▶ _EXERCISE BRIEF_:
Give the listing below as a JSON list of strings, with one string per line and blank lines omitted. Leave the pictures out.
>>>
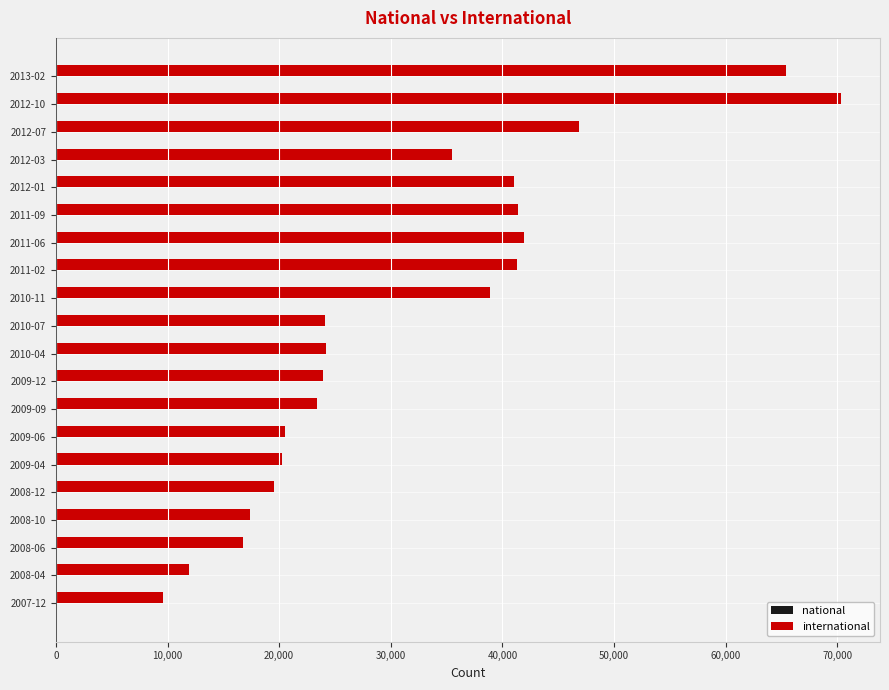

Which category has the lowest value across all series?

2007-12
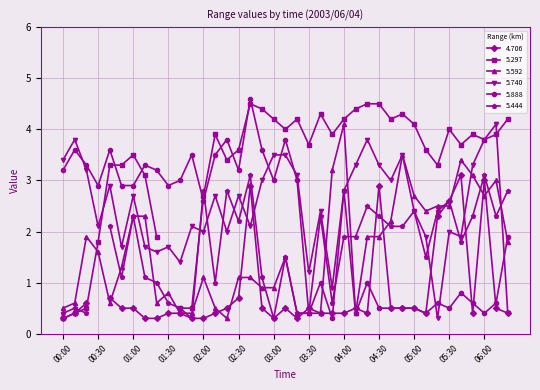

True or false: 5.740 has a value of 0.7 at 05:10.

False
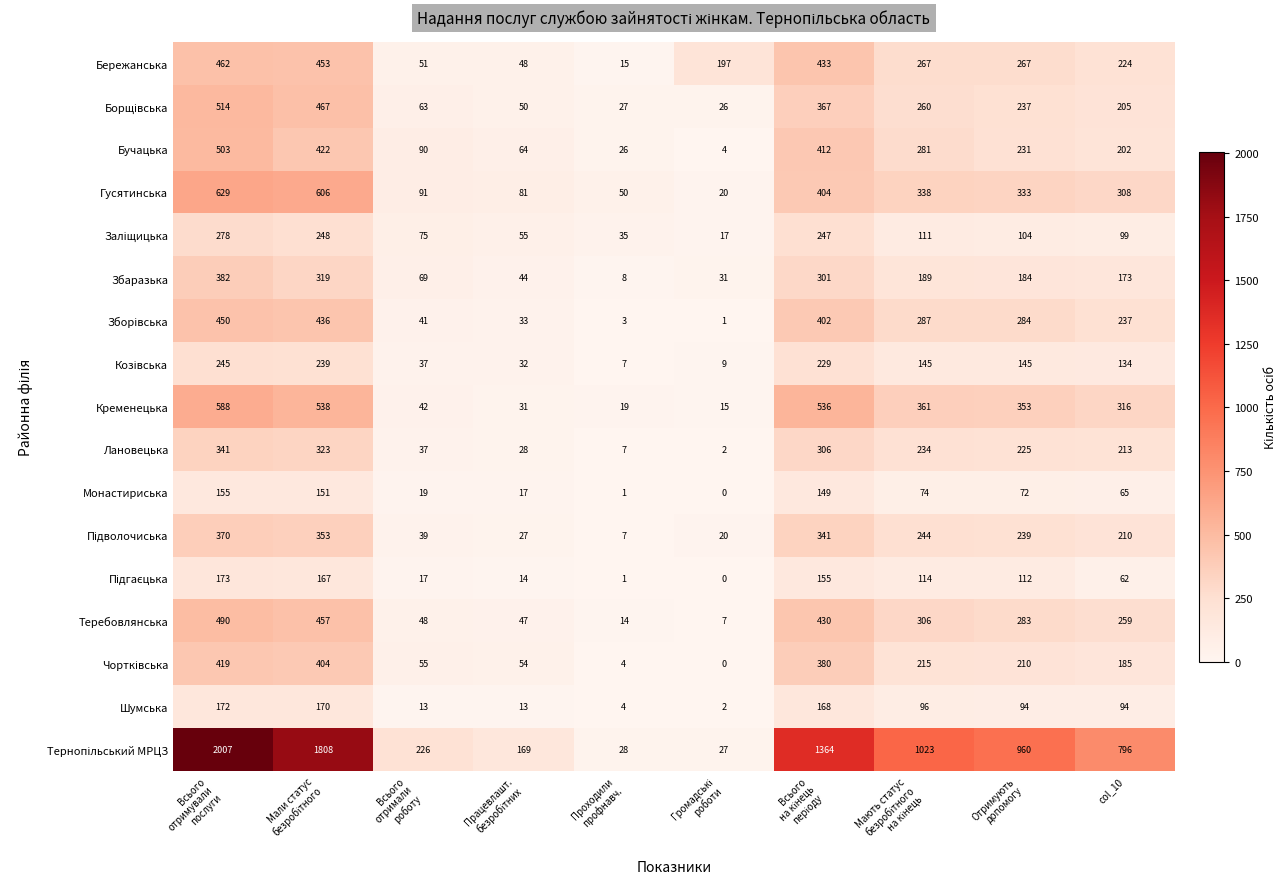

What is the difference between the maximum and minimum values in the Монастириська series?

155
<<<
▶ _PROBLEM SOLUTION_:
[
  "Which category has the lowest value across all series?",
  "2007-12",
  "True or false: 5.740 has a value of 0.7 at 05:10.",
  "False",
  "What is the difference between the maximum and minimum values in the Монастириська series?",
  "155"
]